▸ **Exercise details**: All records below are to be transcribed exactly, with every picture left out.

▸ **Material supplied**:
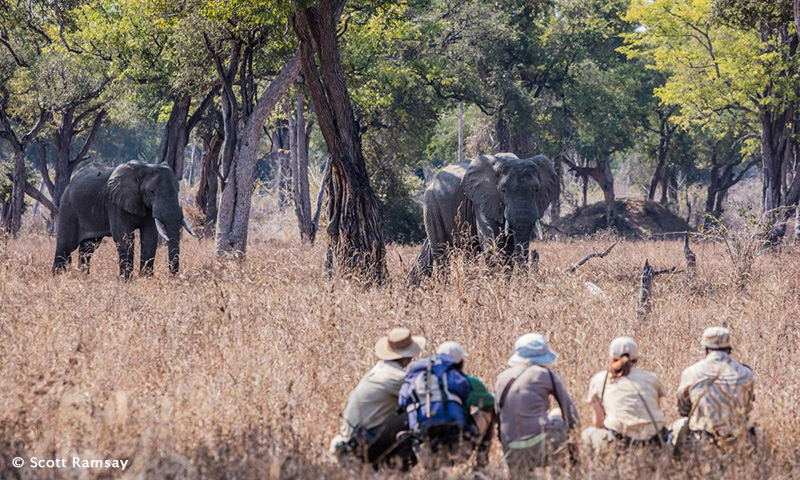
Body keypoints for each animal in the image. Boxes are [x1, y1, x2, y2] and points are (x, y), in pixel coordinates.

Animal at [53, 160, 195, 278]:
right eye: (151, 191)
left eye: (178, 190)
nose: (172, 277)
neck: (145, 167)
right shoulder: (114, 202)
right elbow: (124, 236)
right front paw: (126, 280)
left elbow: (150, 237)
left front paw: (145, 278)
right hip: (68, 206)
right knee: (66, 245)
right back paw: (58, 276)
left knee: (88, 248)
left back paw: (83, 277)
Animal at [410, 154, 560, 282]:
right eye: (503, 191)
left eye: (536, 190)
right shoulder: (482, 199)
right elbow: (491, 242)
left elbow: (509, 249)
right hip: (431, 204)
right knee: (441, 251)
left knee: (470, 252)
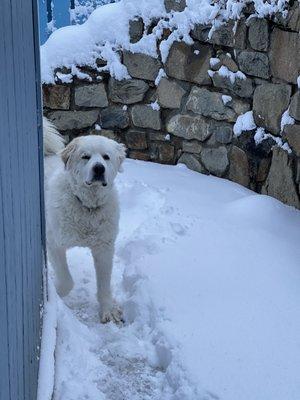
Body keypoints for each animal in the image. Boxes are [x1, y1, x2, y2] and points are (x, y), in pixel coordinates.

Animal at [43, 118, 125, 322]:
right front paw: (56, 294)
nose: (99, 168)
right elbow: (67, 281)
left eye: (106, 157)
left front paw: (108, 310)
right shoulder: (54, 243)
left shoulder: (104, 248)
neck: (87, 206)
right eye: (85, 157)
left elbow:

▸ **Solution to the exercise**:
Body keypoints for each animal in the image. Boxes are [x1, y1, x2, y2] and points are (x, y), in pixel coordinates.

Animal at [53, 160, 195, 278]:
right eye: (151, 191)
left eye: (178, 190)
nose: (172, 277)
neck: (145, 167)
right shoulder: (114, 202)
right elbow: (124, 236)
right front paw: (126, 280)
left elbow: (150, 237)
left front paw: (145, 278)
right hip: (68, 206)
right knee: (66, 245)
right back paw: (58, 276)
left knee: (88, 248)
left back paw: (83, 277)
Animal at [410, 154, 560, 282]:
right eye: (503, 191)
left eye: (536, 190)
right shoulder: (482, 199)
right elbow: (491, 242)
left elbow: (509, 249)
right hip: (431, 204)
right knee: (441, 251)
left knee: (470, 252)
Body keypoints for each animal in the image. Boxes are [x1, y1, x2, y2] and points are (x, y), in pixel coordinates.

Animal at [43, 118, 125, 322]:
right front paw: (56, 294)
nose: (99, 168)
right elbow: (67, 281)
left eye: (106, 157)
left front paw: (108, 310)
right shoulder: (54, 243)
left shoulder: (104, 248)
neck: (87, 206)
right eye: (85, 157)
left elbow:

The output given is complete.